— RECORD EXTRACTS —
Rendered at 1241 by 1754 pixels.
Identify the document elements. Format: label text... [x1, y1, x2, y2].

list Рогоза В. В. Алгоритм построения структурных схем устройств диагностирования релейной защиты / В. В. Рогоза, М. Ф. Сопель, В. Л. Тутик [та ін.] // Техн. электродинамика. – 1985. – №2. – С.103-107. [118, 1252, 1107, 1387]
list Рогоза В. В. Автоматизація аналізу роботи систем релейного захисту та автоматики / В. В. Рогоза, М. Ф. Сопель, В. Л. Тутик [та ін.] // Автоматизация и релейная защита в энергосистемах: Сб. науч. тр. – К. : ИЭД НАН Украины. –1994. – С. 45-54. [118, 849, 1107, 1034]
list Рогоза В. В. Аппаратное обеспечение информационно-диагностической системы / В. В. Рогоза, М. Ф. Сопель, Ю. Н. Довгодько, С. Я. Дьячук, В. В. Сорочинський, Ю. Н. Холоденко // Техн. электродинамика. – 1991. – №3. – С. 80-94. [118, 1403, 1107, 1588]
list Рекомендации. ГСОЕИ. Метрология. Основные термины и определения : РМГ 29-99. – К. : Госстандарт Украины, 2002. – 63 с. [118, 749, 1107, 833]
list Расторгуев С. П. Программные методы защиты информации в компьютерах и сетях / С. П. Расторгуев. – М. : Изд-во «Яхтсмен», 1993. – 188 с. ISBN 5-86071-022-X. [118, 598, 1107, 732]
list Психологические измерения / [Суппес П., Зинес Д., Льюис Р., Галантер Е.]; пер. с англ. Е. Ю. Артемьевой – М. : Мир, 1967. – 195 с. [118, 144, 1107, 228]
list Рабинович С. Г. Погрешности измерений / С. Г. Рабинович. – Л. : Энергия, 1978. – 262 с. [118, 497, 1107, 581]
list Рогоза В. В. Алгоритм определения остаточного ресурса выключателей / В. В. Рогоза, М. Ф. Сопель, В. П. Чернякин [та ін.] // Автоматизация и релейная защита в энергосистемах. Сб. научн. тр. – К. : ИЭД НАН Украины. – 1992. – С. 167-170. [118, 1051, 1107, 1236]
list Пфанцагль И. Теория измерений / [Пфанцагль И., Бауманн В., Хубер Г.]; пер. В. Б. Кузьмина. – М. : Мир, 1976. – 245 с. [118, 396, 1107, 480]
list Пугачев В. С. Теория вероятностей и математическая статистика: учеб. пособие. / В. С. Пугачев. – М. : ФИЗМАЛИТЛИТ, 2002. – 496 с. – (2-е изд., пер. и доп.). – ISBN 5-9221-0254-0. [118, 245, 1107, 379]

--

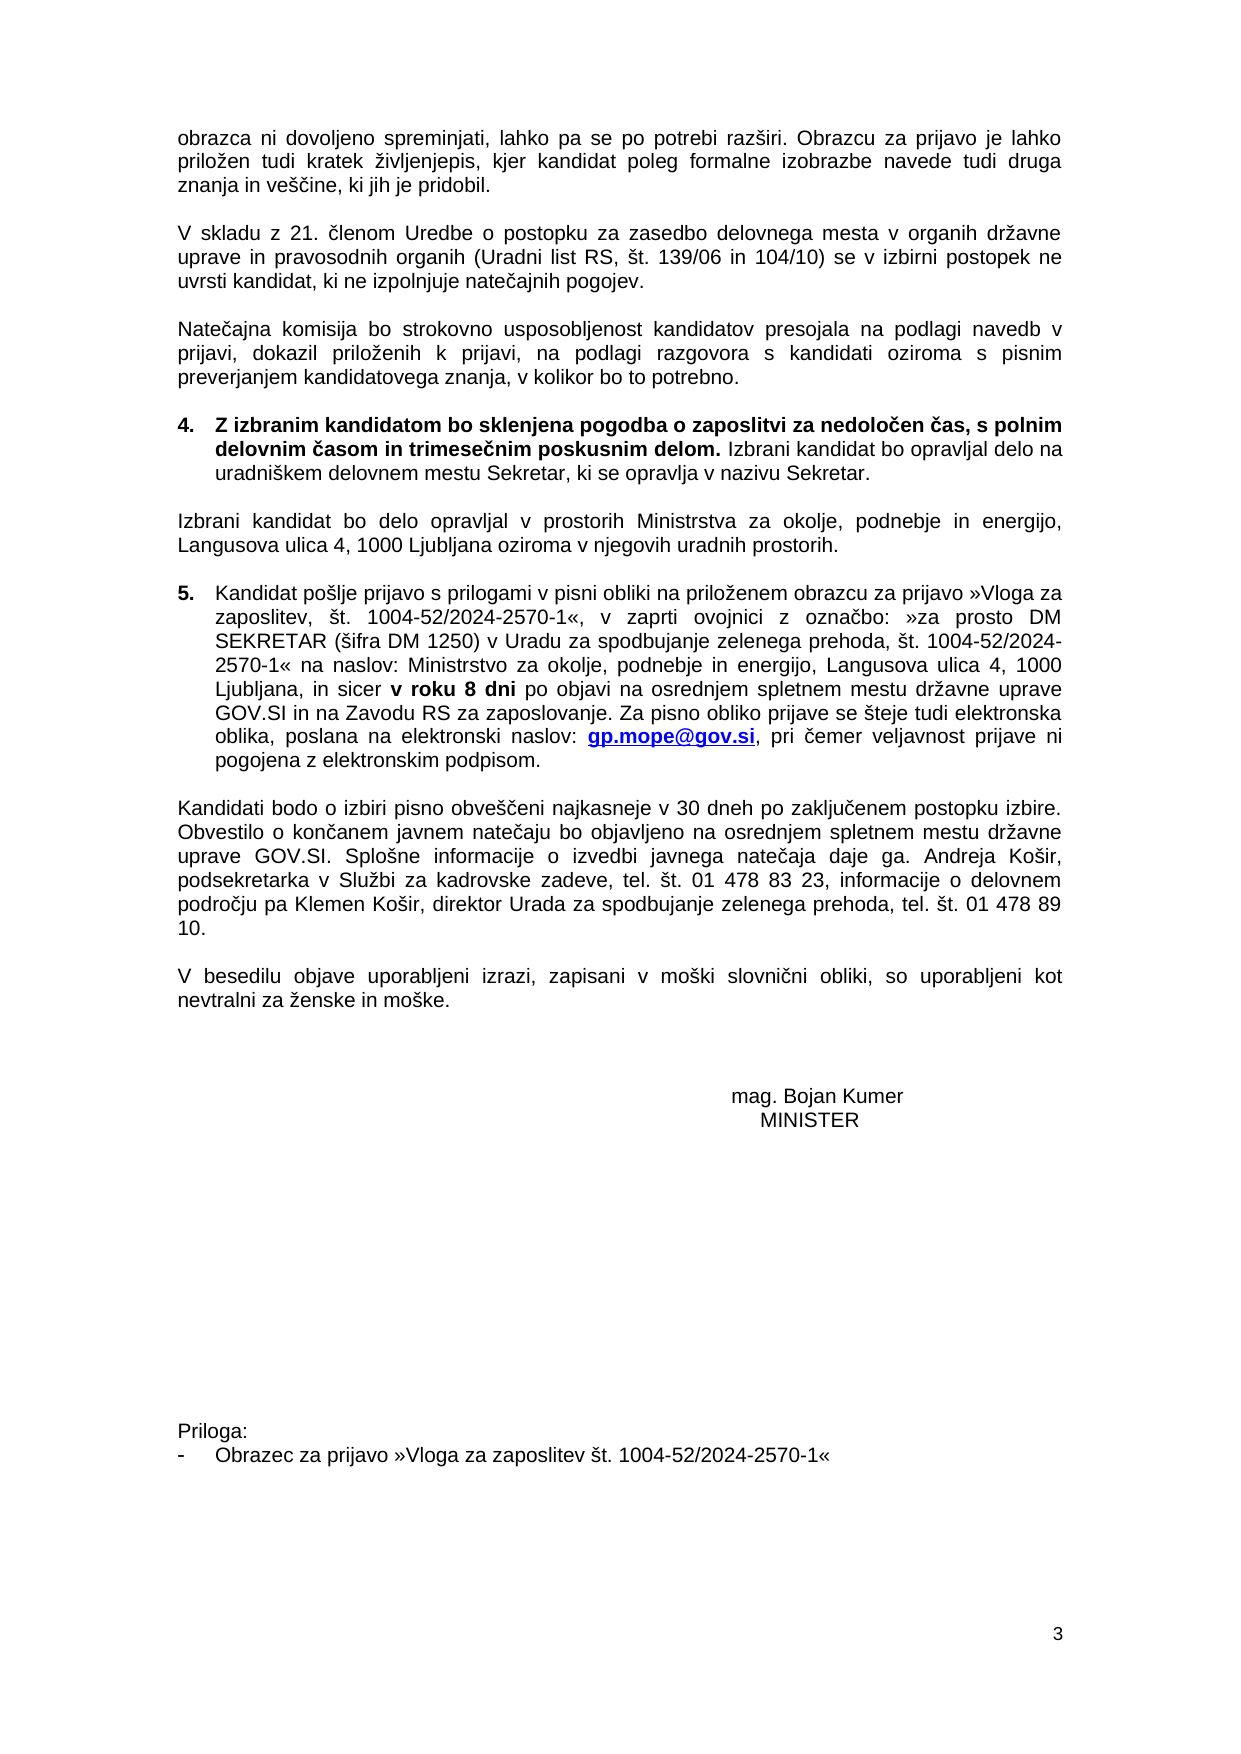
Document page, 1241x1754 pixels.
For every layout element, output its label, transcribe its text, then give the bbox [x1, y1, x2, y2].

— BRIEF —
For every line of the data above that contains "pixels", copy that line.

— TASK RESULT —
Rendered at 1241 by 1754 pixels.
Document page, 1241x1754 pixels.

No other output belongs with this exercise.